Love de Toni Morisson est un de ces romans qui vous aspirent. L’intrigue vous tient en laisse. Vous voulez suivre l’autrice qui vous tend parfois des pièges ou des clés pour comprendre le drame. Morale de l’histoire, le monstre n’est pas toujours celui qu’on croit.
Sur fond de racisme et de lutte, Toni Morisson propose un roman somptueux qui raconte l’histoire d’un homme qui fait fortune grâce à son hôtel en bord de mer (et surtout l’héritage de son père). Un homme d’un certain âge, dévasté par des pertes qui se remarie. Un mariage peu ordinaire de nos jours puisque l’épouse n’a pas plus de 13 ans au moment des noces. Un mariage abusif qui nous entraîne dans une société qui s’inspire de la réalité.
L’autrice présente par exemple longuement un personnage qui lutte contre le racisme et rappelle un terrible fait divers... Un homme noir tué froidement. Et des années plus tard où en sommes-nous ? Le racisme bat son plein, une série vient de sortir sur le sujet : La fièvre. Un noir frappe un blanc et le traite de toubab, c’est la France qui s’embrase.
Ce clivage alimente les extrêmes et la haine de l’autre qui peut mener à une guerre civile.
Rendons hommage à George Floyd, tué par un policier pendant un contrôle.
« I can’t breathe », disait-il dans un dernier souffle à une figure d’autorité, qui est censée protéger la société. « En 2020, Derek Chauvin était resté agenouillé pendant près de dix minutes sur le cou de George Floyd. Lors de ses procès, l’ancien policier n’a jamais manifesté de regrets, ni présenté d’excuses », relate Libération dans un article qui revient sur l’agression du policier en prison. L’homme a écopé de plus de 20 ans de prison : mais pour une personne condamnée combien sont celles qui n’ont jamais eu d’ennuis avec la justice malgré leurs actes racistes ?
Le racisme prend racine dans un passé toujours présent. De la différence ne naît pas la force, mais la violence. Pourquoi ? Pourquoi une personne vaut-elle plus qu’une autre selon la société ? On nie l’humanité d’une grande partie de la population. Dans ce contexte, le plus souvent, on leur refuse toute dignité. On fait des amalgames. On oublie qu’on est tous humains... que chaque vie compte. On peut mieux faire contre le racisme.
Mais revenons-en à ce livre de Toni Morrison.

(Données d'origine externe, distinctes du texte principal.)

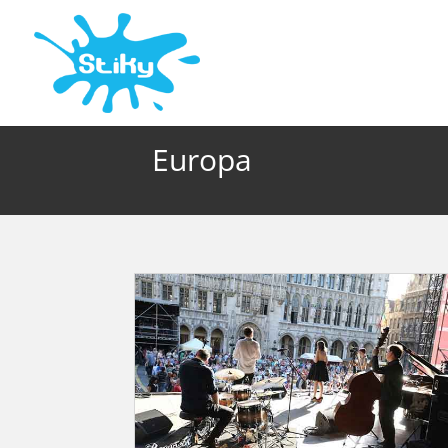
Europa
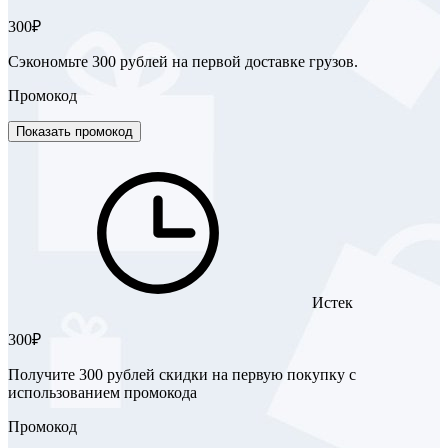
300₽
Сэкономьте 300 рублей на первой доставке грузов.
Промокод
Показать промокод
Истек
300₽
Получите 300 рублей скидки на первую покупку с
использованием промокода
Промокод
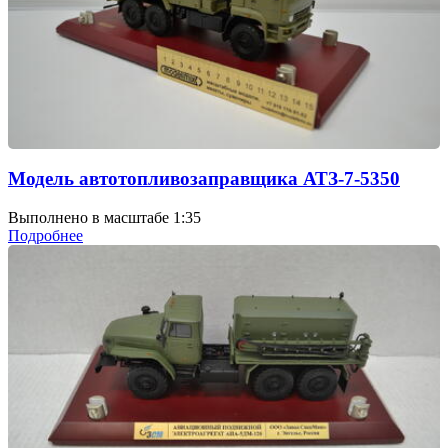
Модель автотопливозаправщика АТЗ-7-5350
Выполнено в масштабе 1:35
Подробнее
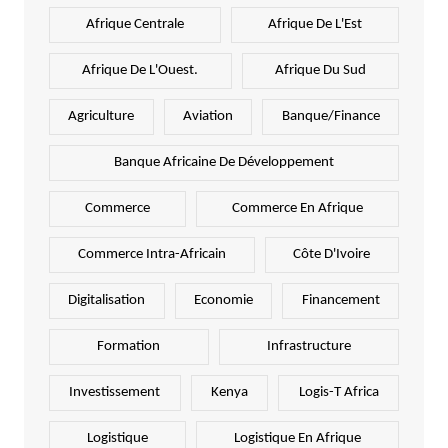
Afrique Centrale
Afrique De L'Est
Afrique De L'Ouest.
Afrique Du Sud
Agriculture
Aviation
Banque/Finance
Banque Africaine De Développement
Commerce
Commerce En Afrique
Commerce Intra-Africain
Côte D'Ivoire
Digitalisation
Economie
Financement
Formation
Infrastructure
Investissement
Kenya
Logis-T Africa
Logistique
Logistique En Afrique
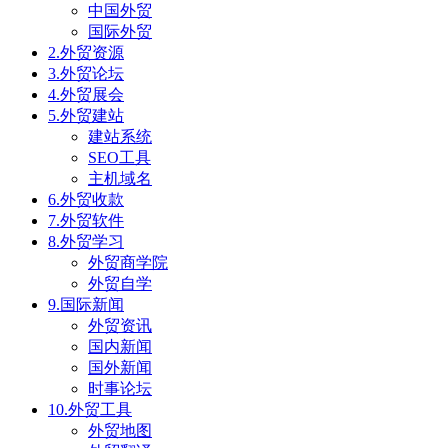
中国外贸
国际外贸
2.外贸资源
3.外贸论坛
4.外贸展会
5.外贸建站
建站系统
SEO工具
主机域名
6.外贸收款
7.外贸软件
8.外贸学习
外贸商学院
外贸自学
9.国际新闻
外贸资讯
国内新闻
国外新闻
时事论坛
10.外贸工具
外贸地图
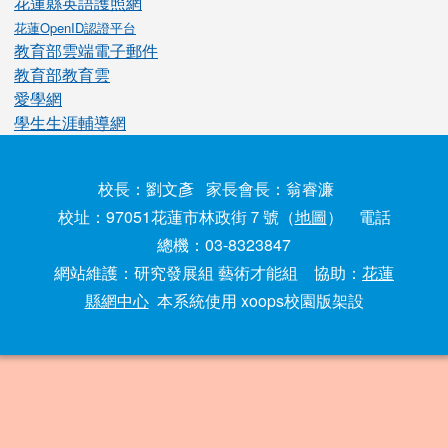
花蓮縣英語護照網
花蓮OpenID認證平台
教育部雲端電子郵件
教育部教育雲
愛學網
學生生涯輔導網
校長：劉文彥 家長會長：翁睿濂
校址：97051花蓮市林政街７號（
地圖
） 電話
總機：03-8323847
網站維護：研究發展組 藝術才能組 協助：
花蓮
縣網中心
本系統使用 xoops校園版架設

Un roman glaçant, dérangeant, qui propose une immersion dans la vie de personnages issus de différentes classes sociales, celui qui a réussi, celui qui travaille dur, celle qui se prostitue, celle qui est vendue... des caricatures qui en disent long et qui permette à l’autrice de lutter contre la ségrégation et rappeler à chaque lecteur que toutes les vies comptent. Une autrice révoltée qui a obtenu le prix Pulitzer 1988 pour "Beloved" (1987). Un livre sur ma liste de lecture évidemment !
Quelle est l’histoire de Love de Toni Morisson ?
Love est un texte qui nous plonge dans la vie de Papa, ou Cosey, qui tient un hôtel dansant où l’on peut se détendre et bien manger. La réussite de cet homme séduit les noirs qui vivent aux alentours, même si le lieu n’est pas abordable pour leurs faibles économies. Sous des aspects de réussite, on se rend compte que d’autres n’ont pas la même chance. Certains sont parqués comme des chiens à la Colonie. D’autres finissent par vivre dans des résidences préfabriquées de mauvaise qualité. Travaillent dans une usine de poisson. Papa est leur sauveur.
Sa bonté est sans égale. Il aide des personnes à trouver un meilleur travail, à avoir un logement, il finance les obsèques. Il donne de l’importance à ceux qui pensent ne pas en avoir. Aux insignifiants. Il pactise aussi avec les blancs riches. Il prend sous son aile un jeune homme, lui confie sa vie. Il s’amourache d’une jeune fille ; il décide de l’épouser. Tout semble normal. Mais il s’agit du mariage d'un vieil homme et d'une enfant qui fait encore des châteaux de sable et joue aux billes. Et cela se corse un peu plus lorsqu’il disparaît. Il n’a pas laissé de consignes claires pour son héritage : qui de sa petite fille ou de sa femme aura la maison ? Les deux doivent cohabiter ensemble dans la maison jusqu’à ce que justice se fasse. Celle des hommes ou celle de Dieu.
La force de ce texte réside dans la nuance. Dans l’observation, la description de conditions de vie, la lutte contre le racisme. De Malcom X à MLK, l’autrice retrace l’évolution de la conquête des droits civiques des noirs américains... Et nous donne une bonne leçon sur l’amour.